In the image upload use case, you can use:
a fanout exchange with two queues (one for the thumbnail worker, one for the score computation worker). The routing key is ignored.
fanout-exchange
|--> queue --> thumbnail-worker
`--> queue --> score-worker
a direct exchange with again two queues. Queues are bound with the image-processing
key for instance, and messages with this key will be queued to both queues.
direct-exchange
|--["image-processing"]--> queue --> thumbnail-worker
`--["image-processing"]--> queue --> score-worker
Of course, in this situation, if the message's routing key doesn't match the binding key, none of the queues will receive the message.
You can't put the two workers on the same queue, because messages will be load balanced between them: one worker will see half of the messages.

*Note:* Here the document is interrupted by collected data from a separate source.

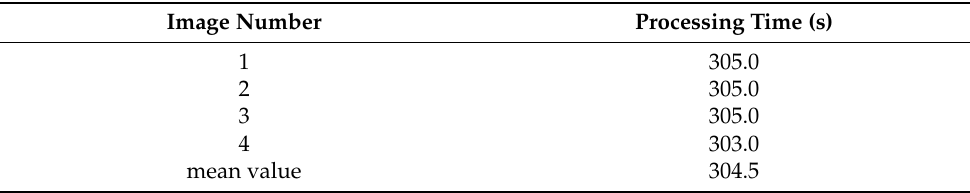
Table 2. Calculation times of template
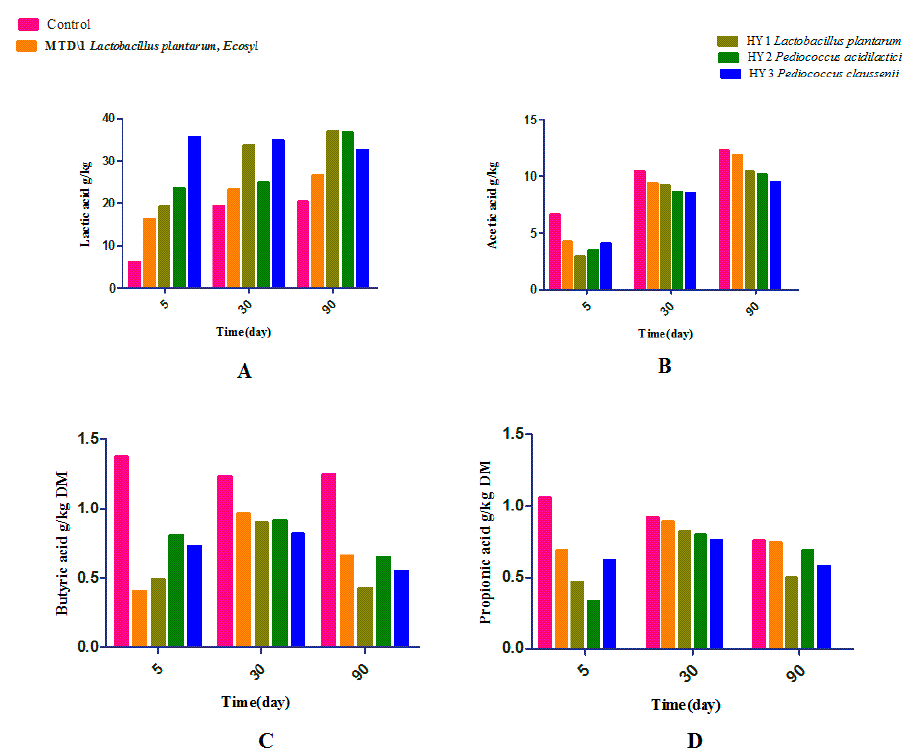
Figure 5. Effect of LAB inoculants on organic on Napier grass silage ( A ) lactic acid, ( B ) acetic acid, ( C ) butyric acid, ( D ) propionic acid during different opening times. Table 3. Effects of LAB inoculant on DM, Ammonia-N and microbial counting of sweet sorghum ensiling for 90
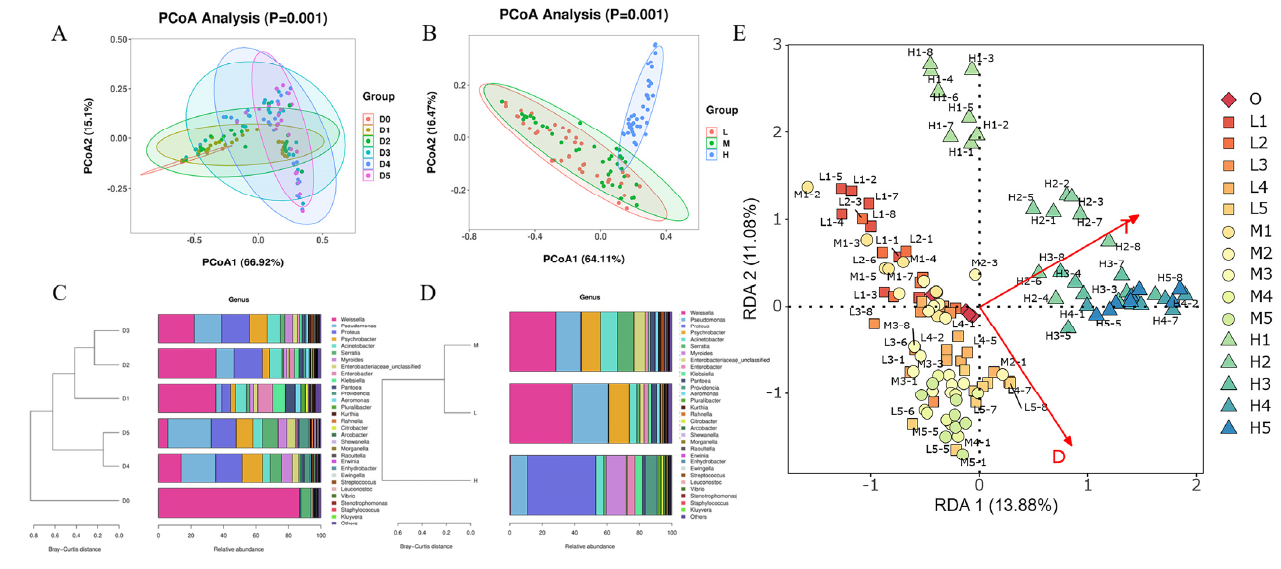
Figure 3. Principal component analysis based on ( A ) storage time and ( B ) temperature. Cluster analysis in the RTE chicken meat samples based on ( C ) storage time and ( D ) temperature at the genus level. ( E ) Redundancy analysis (RDA) of correlations between environmental factors and bacterial community composition.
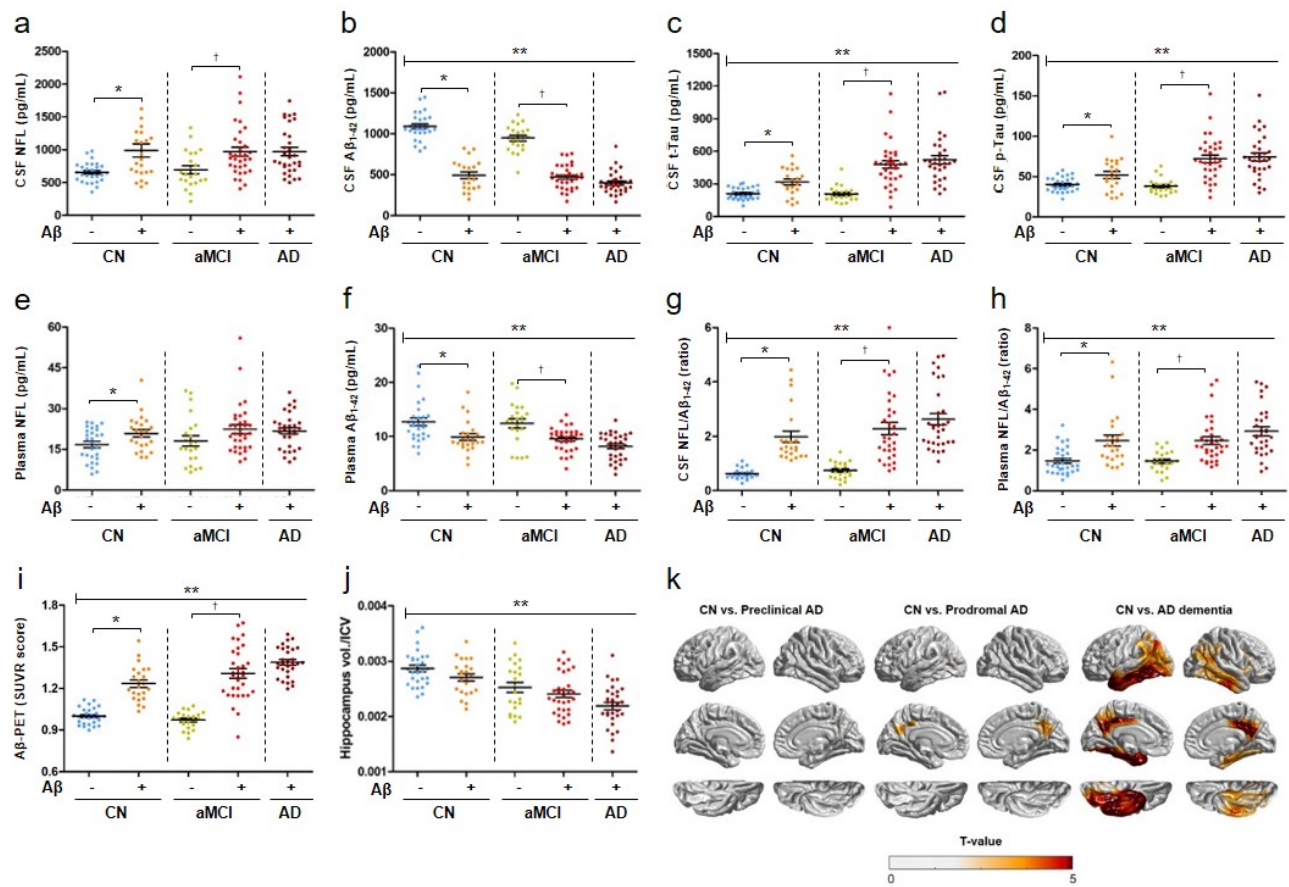
Figure 1. Biomarker concentrations in the CSF, plasma, and neuroimaging data. Data are presented as mean values of ATN (amyloid, tau, and neurodegeneration) biomarker concentrations in the CSF ( a d ), plasma neurofilament light chain (NFL) concentrations ( e ), plasma A β 1–42 concentrations ( f ), CSF NFL/A β 1–42 ( g ), plasma NFL/A β 1–42 ( h ), standard uptake value ratio (SUVR) scores ( i ), and value of hippocampal volume/intracranial volume (ICV) ( j ). Statistical analysis was performed using SPSS version 25. ** p < 0.001, statically significant group effect by ANOVA [groups: cognitively normal (CN) (n = 51), amnestic mild cognitive impairment (aMCI) (n = 54), and Alzheimer’s disease (AD) dementia (n = 31)]. * p < 0.005, † p < 0.05, significant difference between two indicated groups using ANCOVA adjusted for age and sex. ( k ) Brain cortical atrophy patterns as t ‐ value maps in the preclinical AD, prodromal AD, and AD dementia groups. Preclinical AD (CN A β +) (n = 23), prodromal AD (aMCI A β +) (n = 32), and AD dementia (AD A β +) (n = 30) groups were compared with the CN A β− (n = 28) group to observe differences in point ‐ wise cortical thickness using a general linear model with ad ‐ justments for age, sex, and field strength as covariates. Greater cortical atrophy was observed in the AD dementia group.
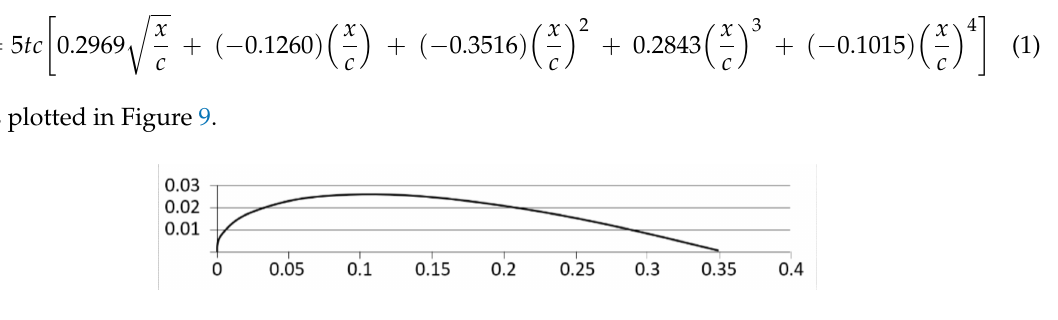
Figure 9. Selected wing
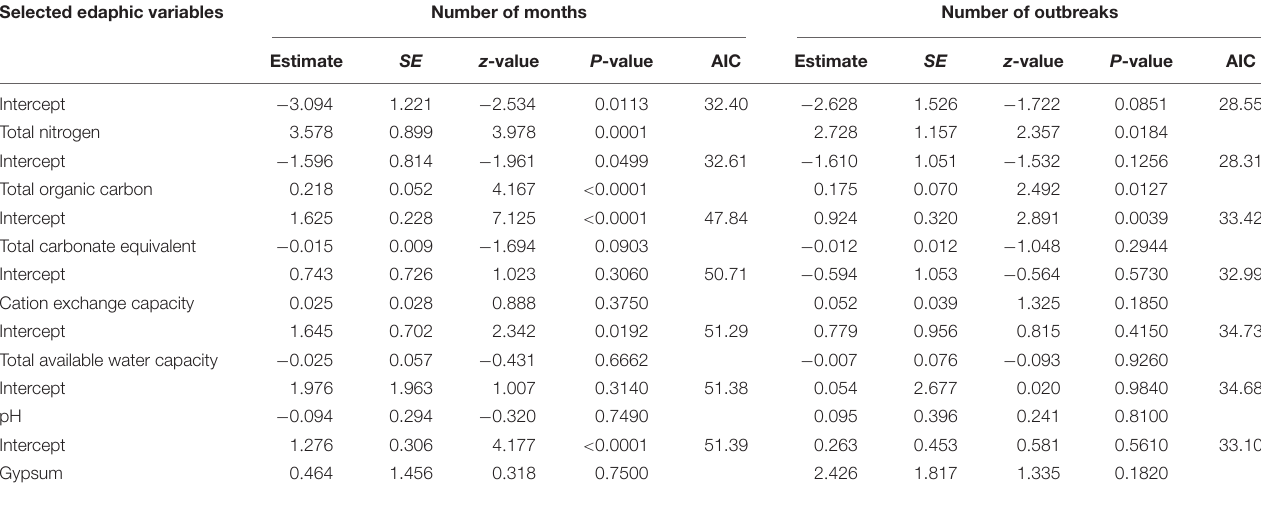
TABLE 5 | The influence of selected edaphic variables on the number of months and the number of anthrax outbreaks in focal wildlife areas of Kenya 2000–2019. Selected edaphic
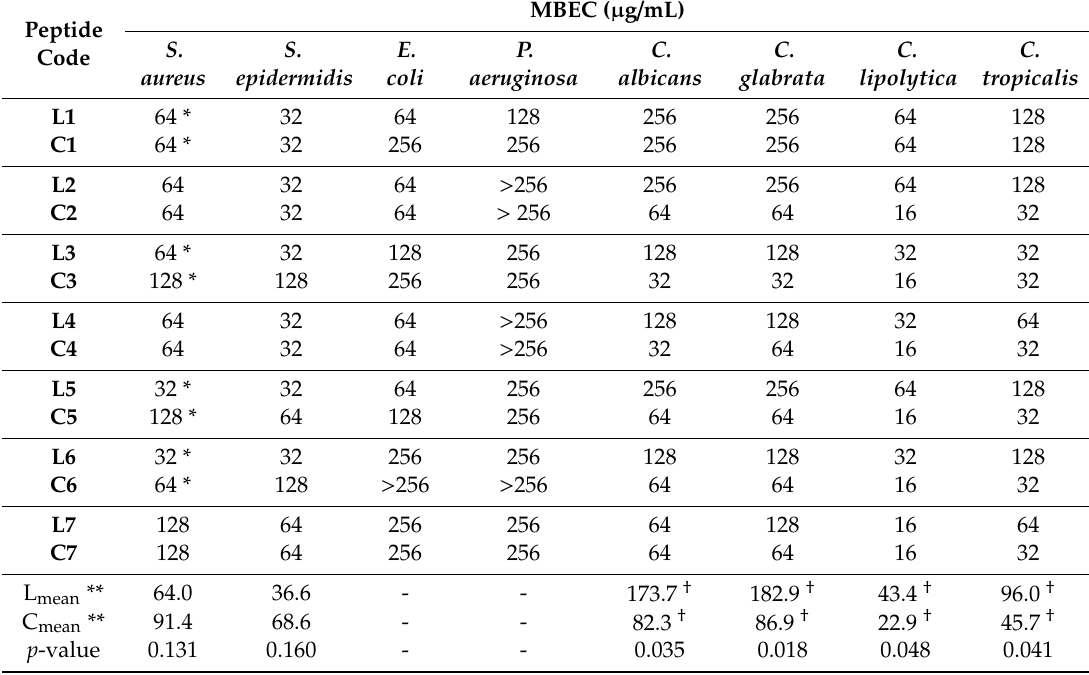
Table 3. Antibiofilm activity of lipopeptides.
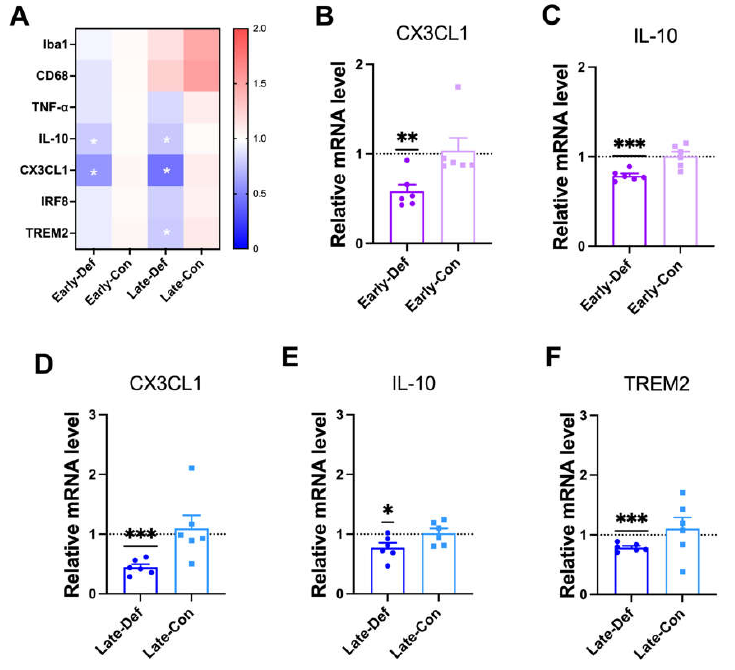
Figure 5. Vitamin D deficiency attenuated microglial activation and phagocytic responses. ( A ) A heatmap of qRT-PCR results for gene expression-related microglial function in Early-Def ( n = 6), Early-Con ( n = 6), Late-Def ( n = 6), and Late-Con ( n = 6) are shown. ( B , C ) The results from the qRT- PCR analysis of the mRNA expression of ( B ) CX3CL1 and ( C ) IL-10 in the Early- Def and Early-Con groups are shown. ( D – F ) The qRT-PCR results of the mRNA expression of ( D ) CX3CL1, ( E ) IL-10, and ( F ) TREM2 in the Late-Def and Late-Con groups are illustrated. Dots represent the data of individual mice in each group. The data are presented by the mean ± SEM of each group. * p < 0.05, ** p < 0.01, and *** p < 0.001 by the Student’s t -test.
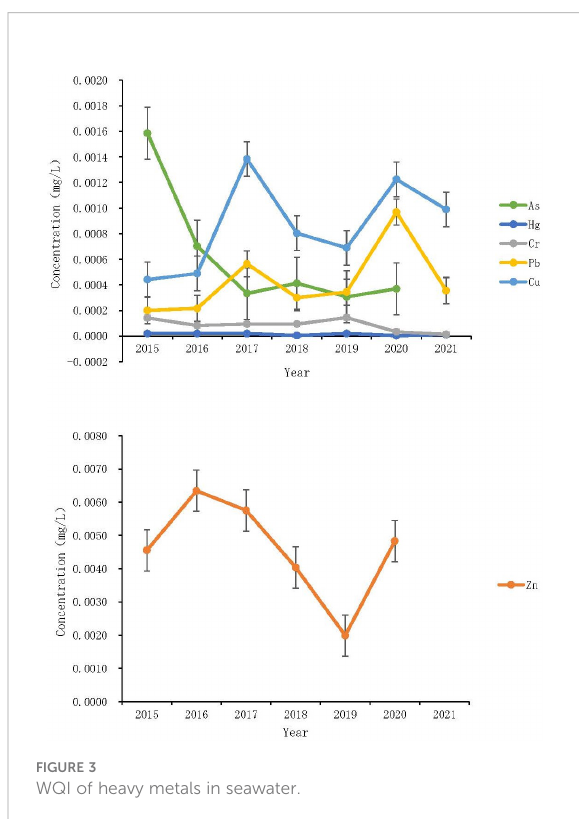
FIGURE 3 WQI of heavy metals in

Do you mean a fanout exchange or a topic exchange? a fanout exchange is very different from a direct exchange. I presume that sending the photo to the exchange is sent with a routing key that specifies that there is a photo. In which case you have a consumer that generates the thumbnail and when you want to add a new consumer you can just add it and get the same message but do something different with it, ie award points.
The use case holds up. I think the point is that the exchange is originally created as a direct exchange.
This answer echoes the previousone and if you refer to this page, I believe you'll that one particular use case described is:
Direct exchanges are often used to distribute tasks between multiple workers (instances of the same application) in a round robin manner.